It’s nearly eight years since Pina Bausch died and while her company are striving to preserve her spirit, changes have been inevitable. New dancers have joined the company, a new artistic director is commissioning new works and already the question arises over which of Bausch’s own productions are most likely to survive on the stage.
Café Müller and The Rite of Spring are most likely to gain classic status, especially since they are already being performed by other companies. Yet as Masurca Fogo returns to London, I wonder if this too might gain a wider platform. Created in 1998, it is an impressionist travelogue of Portugal and Brazil, and compared with the nightmares that haunted Bausch’s earlier work it feels like a summer holiday. Projected film footage transforms the stage into a rainforest or a beach, and the music lilts through a hot romantic collage of jazz, fado and kd lang.

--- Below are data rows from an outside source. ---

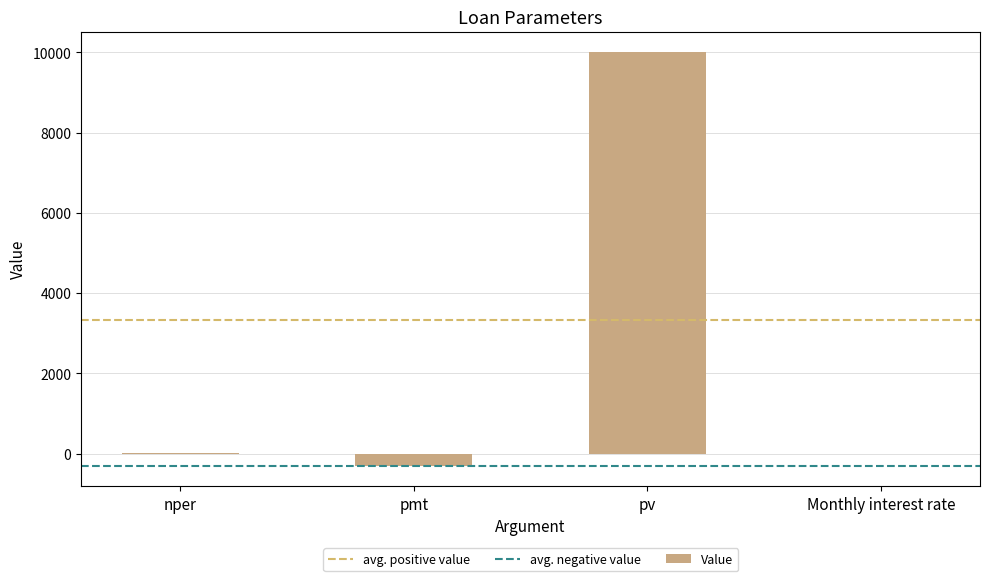

What is the difference between the values at pmt and Monthly interest rate?

300.0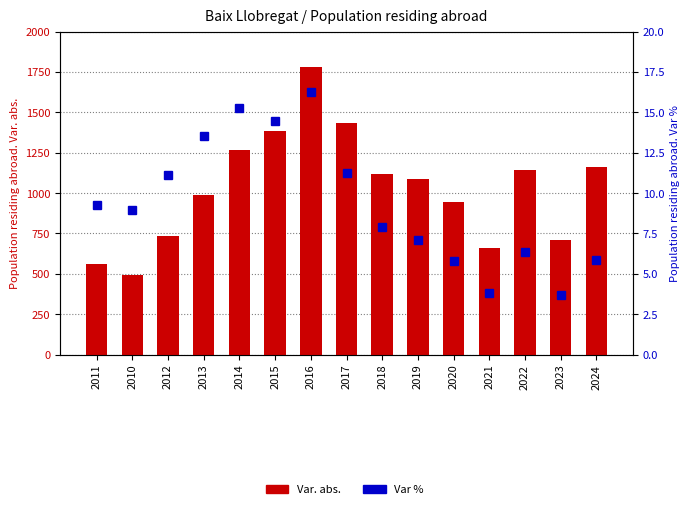

At which category does the chart reach its peak across all series?

2016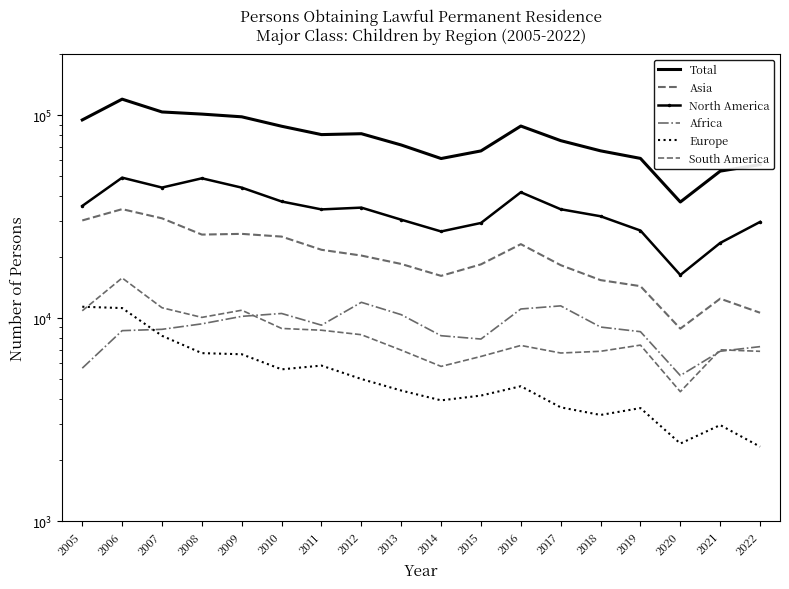

What is the value of the South America point at the 14th from the left?

6871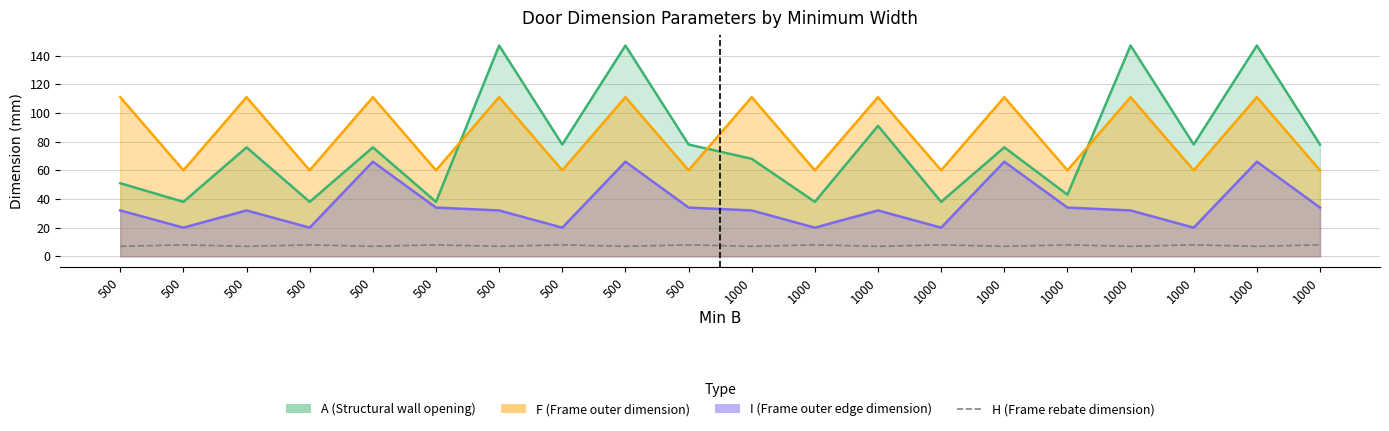

Approximately how many times larger is the value at 500 compared to 500?

1.0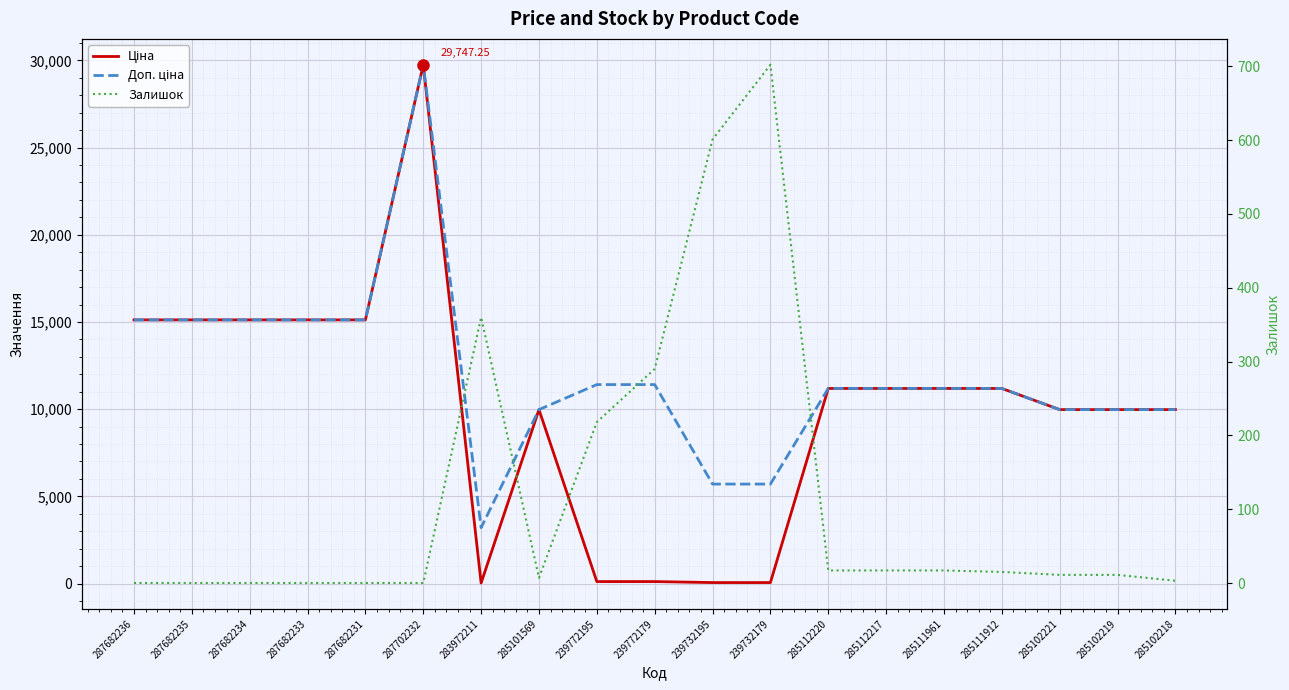

What is the difference between the second highest and minimum values in the Залишок series?

601.0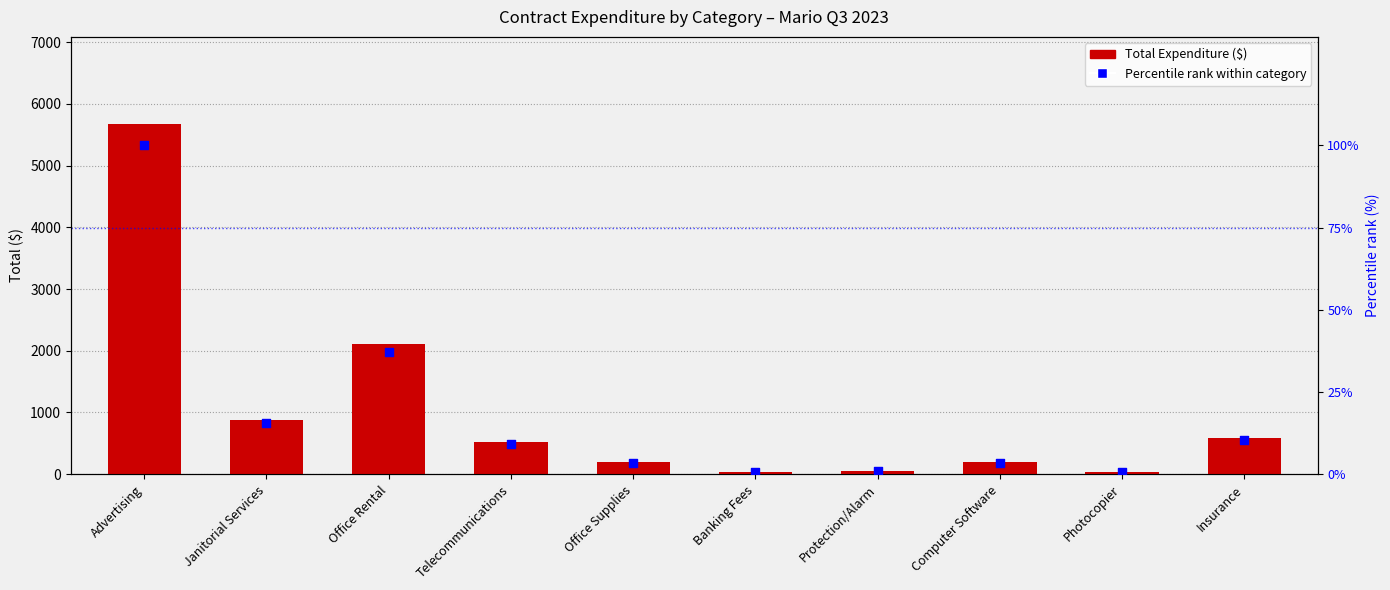

Which series has the largest Y range (max minus min)?

Total Expenditure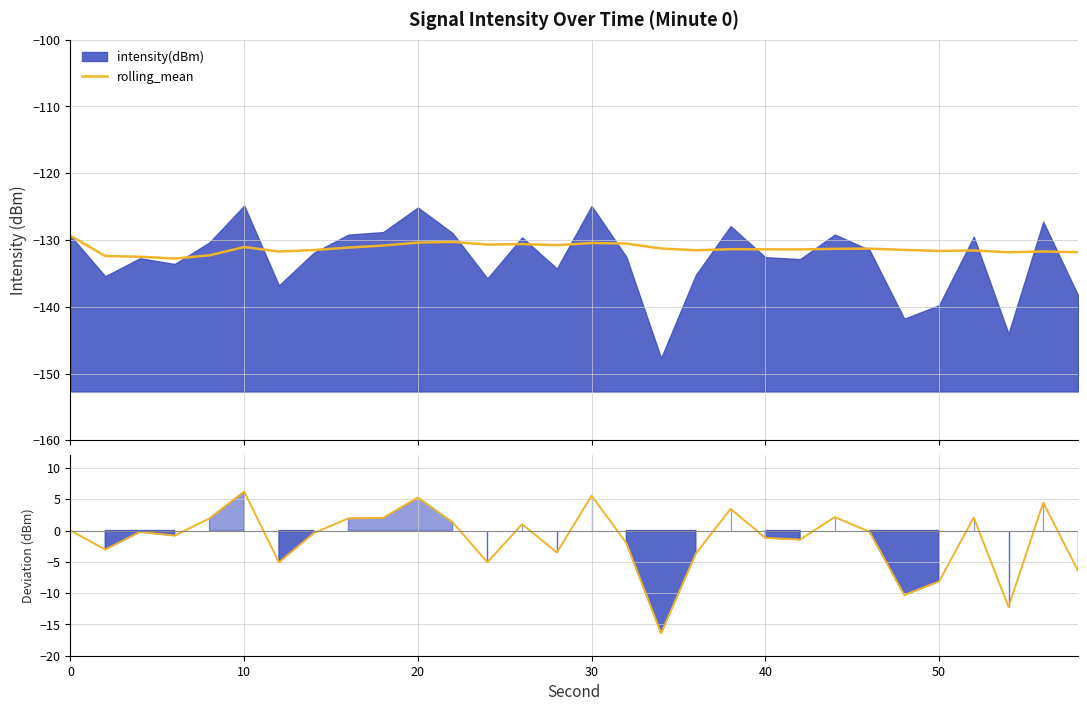

How many values are above zero?

12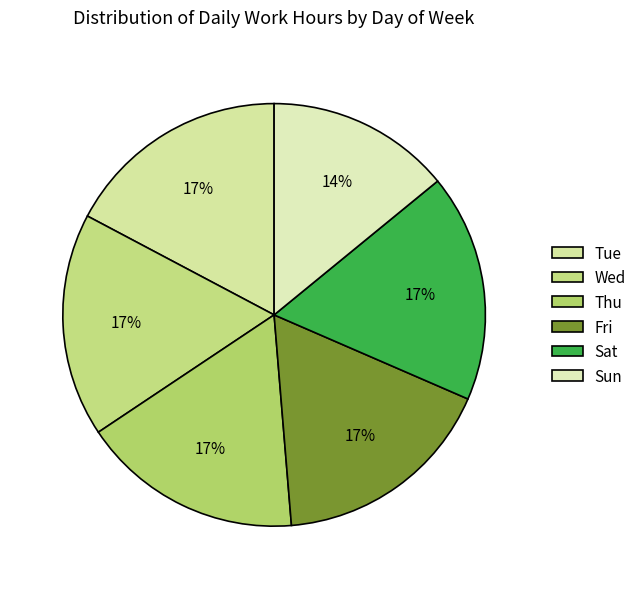

Approximately how many times larger is the value at Tue compared to Sat?

1.0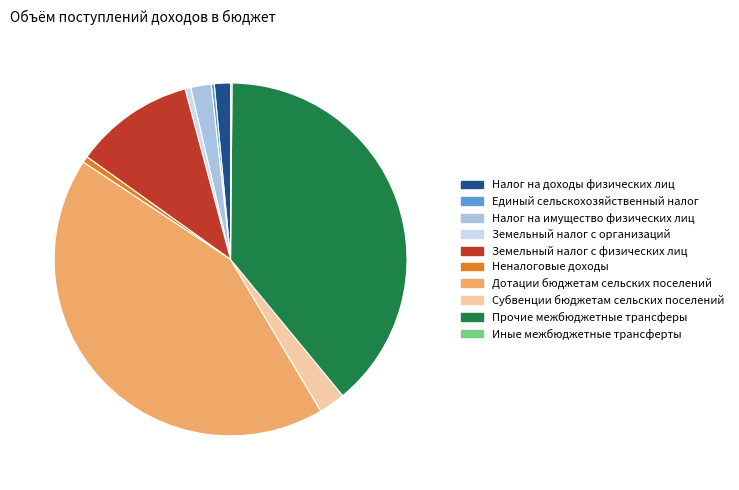

Between Неналоговые доходы and Субвенции бюджетам сельских поселений, which is larger?

Субвенции бюджетам сельских поселений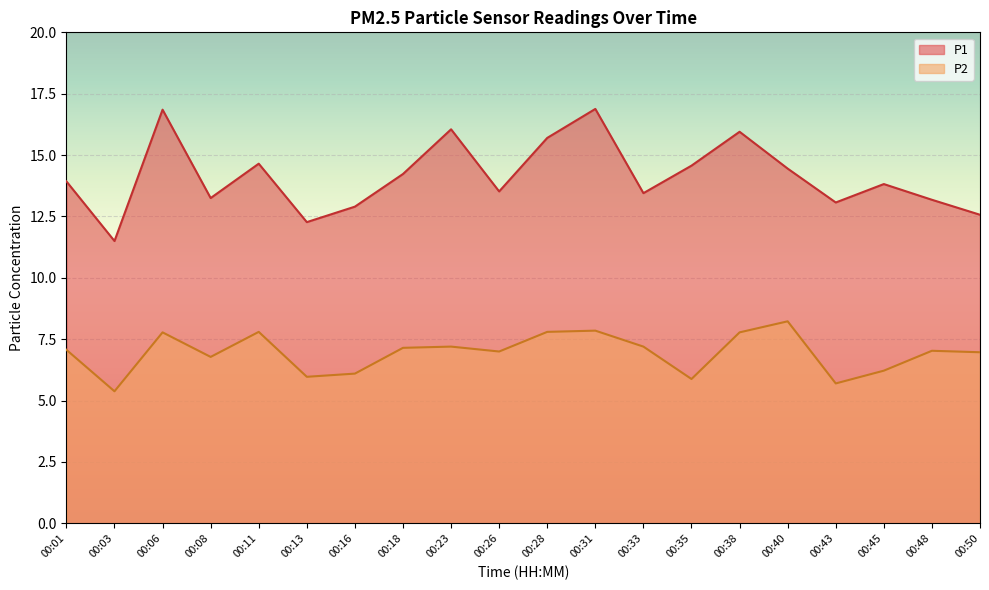

Which category has the highest value in the P1 series?

00:31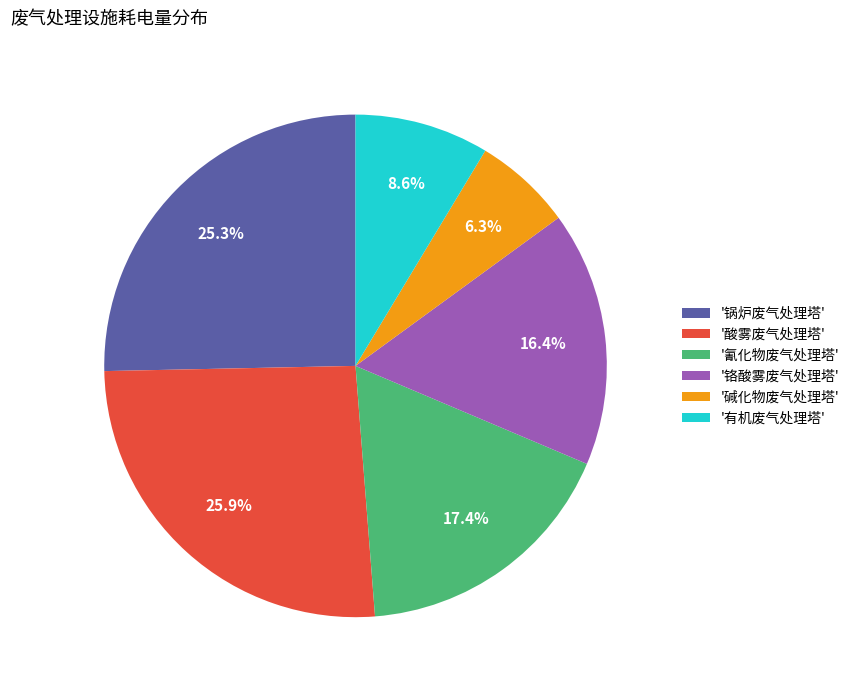

What is the ratio of the value at '锅炉废气处理塔' to the value at '有机废气处理塔'?

2.9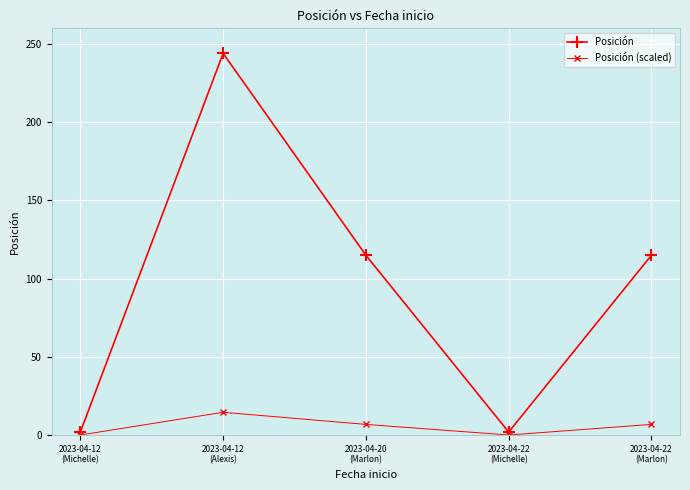

Which series has the largest total across all categories?

Posición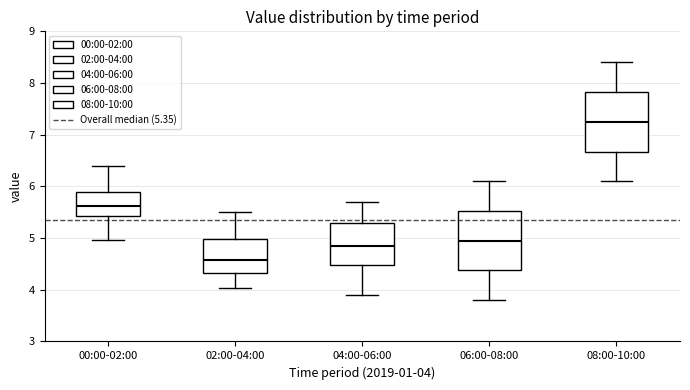

Which box has the highest median line?

08:00-10:00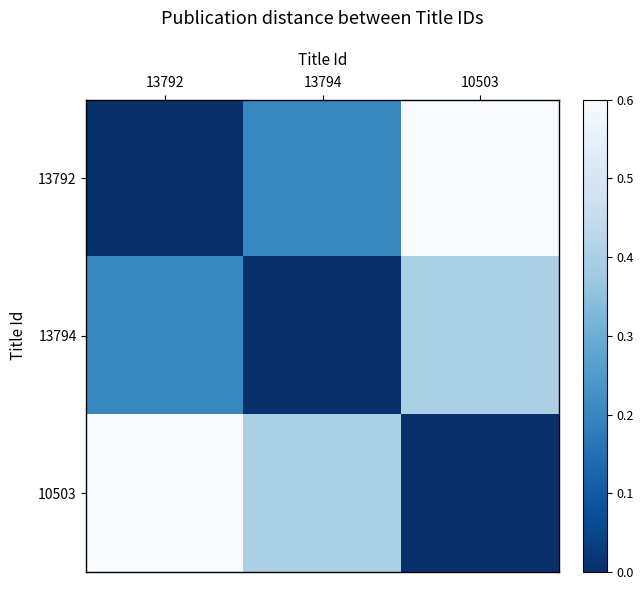

Reading left to right, what are all the values shown in this chart?

13792: 13792=0.0	13794=0.2	10503=0.6
13794: 13792=0.2	13794=0.0	10503=0.4
10503: 13792=0.6	13794=0.4	10503=0.0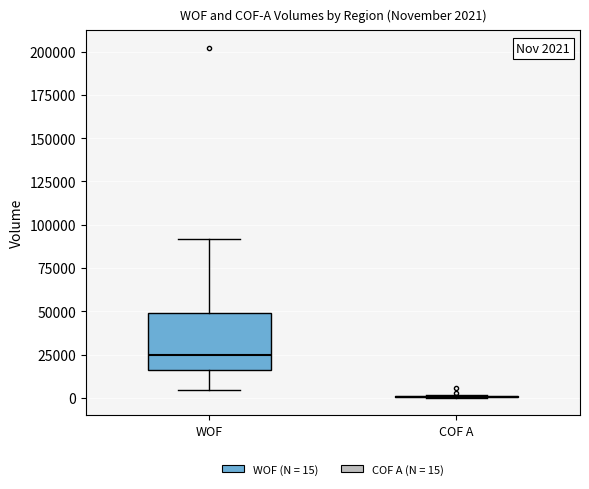

Comparing the boxes themselves (not the whiskers), which one is the tallest?

WOF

Of course, familiar Bausch elements are everywhere. As the dancers confess their most intimate memories they tap into deep seams of yearning insecurity and pain. Courtship rituals become ugly games of power; men posture and women beadily observe each other as they put their bodies on parade. Yet the darkness is always dissolved by the work’s tenderness, and by Bausch’s deliriously strange comic instincts – the lone walrus that heaves itself across the stage, the startling, colourful streamers that fall around a man’s face as he doffs his hat to a woman. Far outweighing the private pain too are the joyous moments where the cast scooch along an improvised water slide, party in a ramshackle beach hut and are liberated into sequences of larky, full-bodied expressive dance.
There’s so much dancing in Masurca and this is one reason why the work could translate well to another cast. Some of Bausch’s performers feel irreplaceable: the fearless, elegant Julie Shanahan, the mordantly droll Nazareth Panadero. But it’s not inconceivable that a large repertory company like Rambert could rise to the challenge of Masurca and bring it a new personality, a new life.